A medida gerou grande repercussão entre pacientes diabéticos e profissionais de saúde, especialmente por afetar diretamente o monitoramento diário da glicemia, essencial para a manutenção da saúde em pessoas com diabetes.
Decisão amparada por testes de qualidade
A ação foi motivada por falhas constatadas em testes realizados pelo Instituto Nacional de Controle de Qualidade em Saúde (INCQS).
Com base nos resultados obtidos, a Secretaria de Estado de Saúde de Minas Gerais (SES-MG) emitiu uma nota técnica recomendando a interrupção do uso e da distribuição dos glicosímetros OK Pro, além de suas tiras reagentes.
A SES-MG informou que a medida é preventiva e visa evitar riscos à integridade física dos usuários enquanto a eficácia e a segurança dos dispositivos são reavaliadas.
Medida afeta distribuição pública gratuita
Os equipamentos interditados fazem parte da Política de Assistência Farmacêutica do estado, que garante a entrega gratuita de insumos como insulina, seringas, agulhas, lancetas, tiras reagentes e os próprios glicosímetros às pessoas com diabetes.
Esse programa é fruto de uma parceria entre o governo estadual e os municípios.
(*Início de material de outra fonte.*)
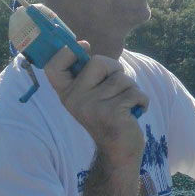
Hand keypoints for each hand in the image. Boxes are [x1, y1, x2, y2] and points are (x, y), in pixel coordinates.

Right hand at [44, 42, 147, 160]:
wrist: (118, 151)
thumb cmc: (108, 116)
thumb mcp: (91, 95)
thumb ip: (88, 74)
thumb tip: (82, 44)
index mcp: (66, 93)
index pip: (53, 66)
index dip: (66, 51)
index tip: (84, 46)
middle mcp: (74, 100)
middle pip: (98, 61)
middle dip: (115, 70)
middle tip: (115, 89)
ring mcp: (91, 107)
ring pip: (122, 78)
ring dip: (131, 89)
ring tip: (124, 106)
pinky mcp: (111, 114)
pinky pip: (135, 92)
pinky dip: (142, 100)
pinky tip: (134, 113)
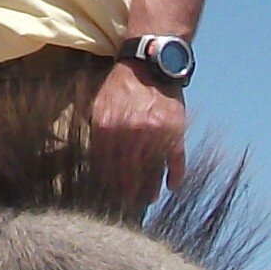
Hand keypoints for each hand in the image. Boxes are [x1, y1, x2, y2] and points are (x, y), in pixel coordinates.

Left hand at [88, 60, 188, 207]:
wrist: (150, 63)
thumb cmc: (121, 87)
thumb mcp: (100, 106)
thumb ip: (96, 134)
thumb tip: (94, 164)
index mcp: (108, 128)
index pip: (104, 166)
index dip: (105, 184)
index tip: (105, 197)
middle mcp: (131, 133)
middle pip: (127, 174)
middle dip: (126, 193)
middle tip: (125, 206)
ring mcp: (155, 133)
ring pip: (151, 171)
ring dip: (149, 189)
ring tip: (147, 200)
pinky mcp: (176, 130)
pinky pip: (177, 159)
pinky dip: (176, 175)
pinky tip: (172, 186)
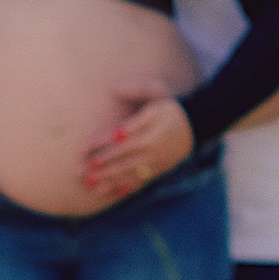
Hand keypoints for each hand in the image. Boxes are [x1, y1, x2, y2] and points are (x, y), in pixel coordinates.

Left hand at [81, 79, 194, 199]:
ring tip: (88, 183)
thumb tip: (114, 88)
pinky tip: (106, 191)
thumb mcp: (157, 91)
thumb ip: (137, 89)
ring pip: (129, 171)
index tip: (83, 148)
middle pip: (123, 155)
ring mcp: (157, 159)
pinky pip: (139, 181)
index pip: (122, 133)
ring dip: (107, 178)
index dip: (101, 141)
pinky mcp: (160, 170)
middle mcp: (154, 143)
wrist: (199, 124)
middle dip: (100, 164)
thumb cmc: (171, 106)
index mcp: (151, 122)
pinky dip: (122, 187)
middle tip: (79, 170)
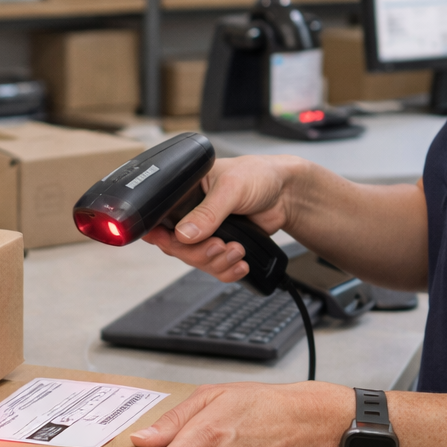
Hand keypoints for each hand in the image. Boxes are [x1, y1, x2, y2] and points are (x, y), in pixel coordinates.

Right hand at [140, 155, 299, 281]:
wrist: (286, 193)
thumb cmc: (258, 175)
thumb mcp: (231, 187)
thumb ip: (207, 212)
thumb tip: (184, 234)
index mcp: (184, 192)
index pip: (160, 219)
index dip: (161, 235)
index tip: (170, 243)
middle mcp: (190, 213)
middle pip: (176, 246)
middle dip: (198, 252)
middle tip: (219, 245)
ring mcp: (206, 232)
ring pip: (196, 261)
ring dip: (217, 262)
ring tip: (238, 250)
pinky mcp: (222, 246)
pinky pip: (214, 268)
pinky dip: (227, 270)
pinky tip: (241, 264)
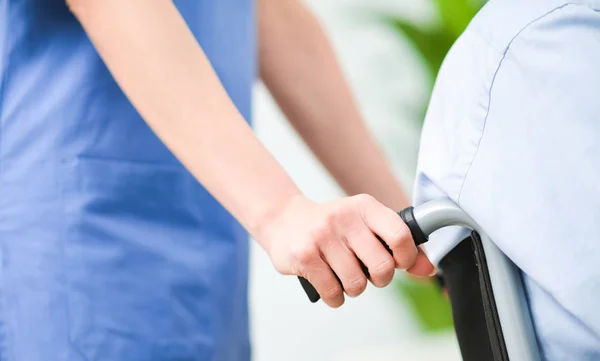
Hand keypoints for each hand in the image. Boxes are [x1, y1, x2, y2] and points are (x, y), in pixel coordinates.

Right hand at [256, 194, 434, 307]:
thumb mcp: (365, 225)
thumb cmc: (333, 227)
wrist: (284, 220)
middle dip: (379, 279)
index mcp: (364, 206)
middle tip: (367, 272)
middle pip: (382, 267)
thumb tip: (428, 269)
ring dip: (353, 288)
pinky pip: (333, 292)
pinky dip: (335, 297)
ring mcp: (322, 236)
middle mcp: (344, 217)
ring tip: (344, 275)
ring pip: (357, 284)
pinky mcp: (305, 255)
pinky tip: (328, 283)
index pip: (400, 235)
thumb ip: (398, 245)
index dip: (406, 257)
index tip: (397, 262)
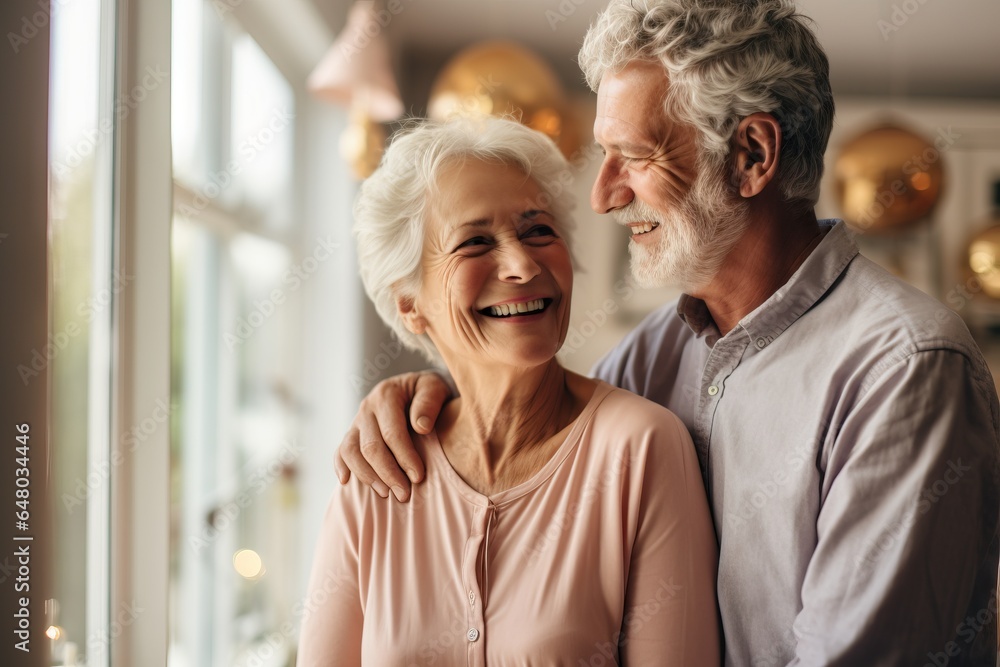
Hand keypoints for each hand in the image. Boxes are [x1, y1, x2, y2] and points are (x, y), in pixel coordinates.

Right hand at [335, 371, 450, 501]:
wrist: (416, 387)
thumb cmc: (429, 392)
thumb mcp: (435, 387)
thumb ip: (429, 402)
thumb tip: (421, 427)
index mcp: (387, 395)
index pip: (392, 432)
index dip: (404, 457)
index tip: (418, 477)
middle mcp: (367, 407)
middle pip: (370, 446)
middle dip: (387, 473)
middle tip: (404, 495)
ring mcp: (357, 421)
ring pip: (351, 451)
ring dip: (367, 475)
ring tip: (385, 493)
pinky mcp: (353, 433)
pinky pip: (340, 451)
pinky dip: (340, 466)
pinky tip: (347, 482)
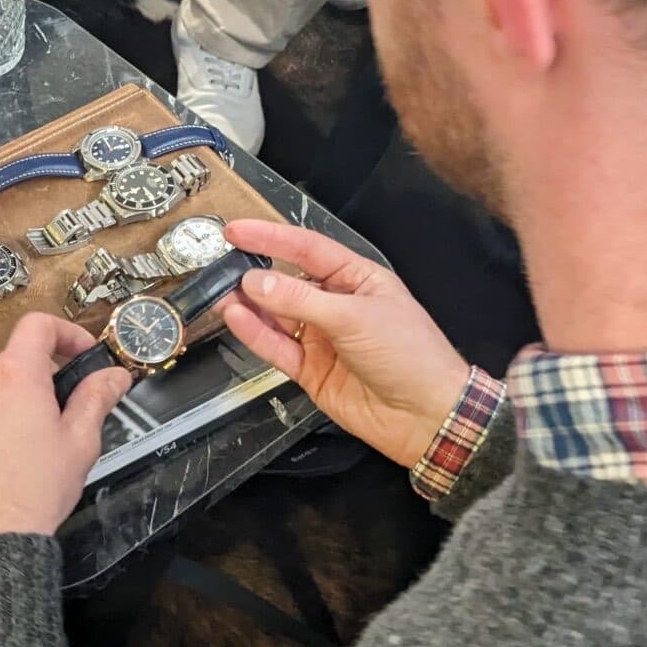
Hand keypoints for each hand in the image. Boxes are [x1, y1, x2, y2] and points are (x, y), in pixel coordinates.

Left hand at [0, 314, 130, 540]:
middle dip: (51, 370)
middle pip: (19, 355)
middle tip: (76, 400)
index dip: (68, 333)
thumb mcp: (81, 440)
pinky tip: (20, 450)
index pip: (38, 325)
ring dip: (26, 394)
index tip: (85, 355)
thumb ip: (97, 398)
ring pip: (0, 383)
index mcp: (15, 376)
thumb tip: (113, 377)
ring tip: (49, 432)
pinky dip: (4, 415)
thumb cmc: (35, 490)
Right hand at [221, 221, 471, 468]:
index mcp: (357, 279)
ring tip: (221, 294)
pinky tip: (237, 318)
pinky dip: (255, 334)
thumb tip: (256, 282)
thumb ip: (301, 300)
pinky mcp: (309, 369)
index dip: (271, 237)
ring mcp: (321, 338)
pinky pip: (276, 347)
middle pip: (287, 281)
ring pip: (276, 316)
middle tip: (222, 265)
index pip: (307, 249)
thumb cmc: (410, 356)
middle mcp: (336, 304)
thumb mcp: (355, 317)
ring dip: (250, 305)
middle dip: (255, 273)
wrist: (425, 416)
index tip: (237, 231)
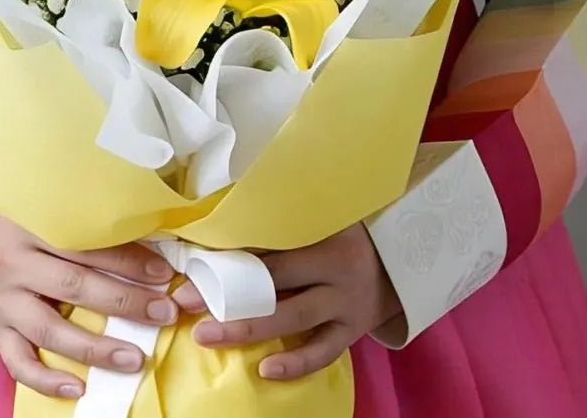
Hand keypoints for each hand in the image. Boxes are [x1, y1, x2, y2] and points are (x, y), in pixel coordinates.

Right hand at [0, 217, 176, 398]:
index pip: (86, 244)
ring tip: (134, 359)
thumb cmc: (20, 231)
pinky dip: (47, 379)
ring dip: (95, 348)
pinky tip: (78, 389)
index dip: (128, 259)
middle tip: (164, 312)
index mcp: (32, 227)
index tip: (163, 274)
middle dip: (124, 301)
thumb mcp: (45, 213)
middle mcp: (15, 264)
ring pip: (50, 329)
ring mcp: (3, 302)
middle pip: (74, 285)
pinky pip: (19, 362)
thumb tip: (150, 240)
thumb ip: (86, 225)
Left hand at [173, 223, 400, 380]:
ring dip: (247, 328)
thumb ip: (281, 222)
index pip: (269, 242)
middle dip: (226, 292)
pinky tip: (264, 369)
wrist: (401, 259)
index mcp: (323, 231)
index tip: (190, 261)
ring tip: (206, 336)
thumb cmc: (347, 233)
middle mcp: (335, 266)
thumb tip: (222, 222)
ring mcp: (347, 301)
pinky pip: (323, 352)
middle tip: (184, 301)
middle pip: (273, 280)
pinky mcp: (354, 330)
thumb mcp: (321, 217)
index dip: (228, 252)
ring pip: (293, 318)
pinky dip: (295, 363)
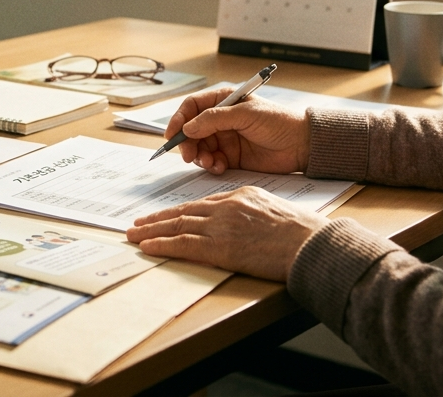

Com a suspensão, milhares de pacientes podem ficar momentaneamente sem acesso a um recurso essencial para o acompanhamento da doença.
Prefeituras adotam medidas de precaução
As administrações municipais estão tomando providências para comunicar os usuários e orientar sobre os próximos passos. Em Belo Horizonte, a suspensão atinge todos os 153 centros de saúde da cidade. A orientação é que os profissionais das Unidades Básicas de Saúde (UBSs) comuniquem diretamente os pacientes.
Em Betim, os cidadãos que receberam os glicosímetros serão avisados por telefone ou por agentes comunitários de saúde. Já em Lagoa Santa, foi recomendada a interrupção imediata do uso, com instruções para que os dispositivos sejam apenas armazenados em local seguro, sem necessidade de devolução no momento.
Em Nova Lima, a recomendação foi similar, com reforço de que os materiais estão interditados cautelarmente até nova análise técnica.
Avaliação e substituição dos dispositivos comprometidos
Segundo a SES-MG, já está em andamento uma avaliação técnica minuciosa para definir a extensão da falha nos equipamentos e decidir as providências necessárias para substituição dos dispositivos comprometidos.
Enquanto isso, a secretaria destaca que está em contato com todas as equipes das UBSs para garantir o suporte adequado aos pacientes afetados.
Sem resposta da fabricante até o momento
A empresa responsável pelos medidores, a OK Biotech Co, ainda não se posicionou oficialmente sobre o caso.
A reportagem busca contato com a fabricante para entender o que provocou a falha nos produtos e quais medidas estão sendo tomadas para resolver o problema e assegurar a qualidade dos equipamentos distribuídos no Brasil.
Situação exige atenção e reorganização do atendimento
Enquanto não são entregues novos equipamentos, os profissionais de saúde devem buscar alternativas seguras para o monitoramento da glicemia dos pacientes, que podem incluir o uso de equipamentos próprios, se disponíveis, ou medição assistida nas UBSs com aparelhos que não fazem parte do lote suspenso.
É fundamental que os pacientes sejam devidamente informados e orientados sobre como proceder, de modo a evitar lacunas no controle da doença.
O caso segue em análise e as autoridades prometem atualizações assim que os novos laudos forem divulgados.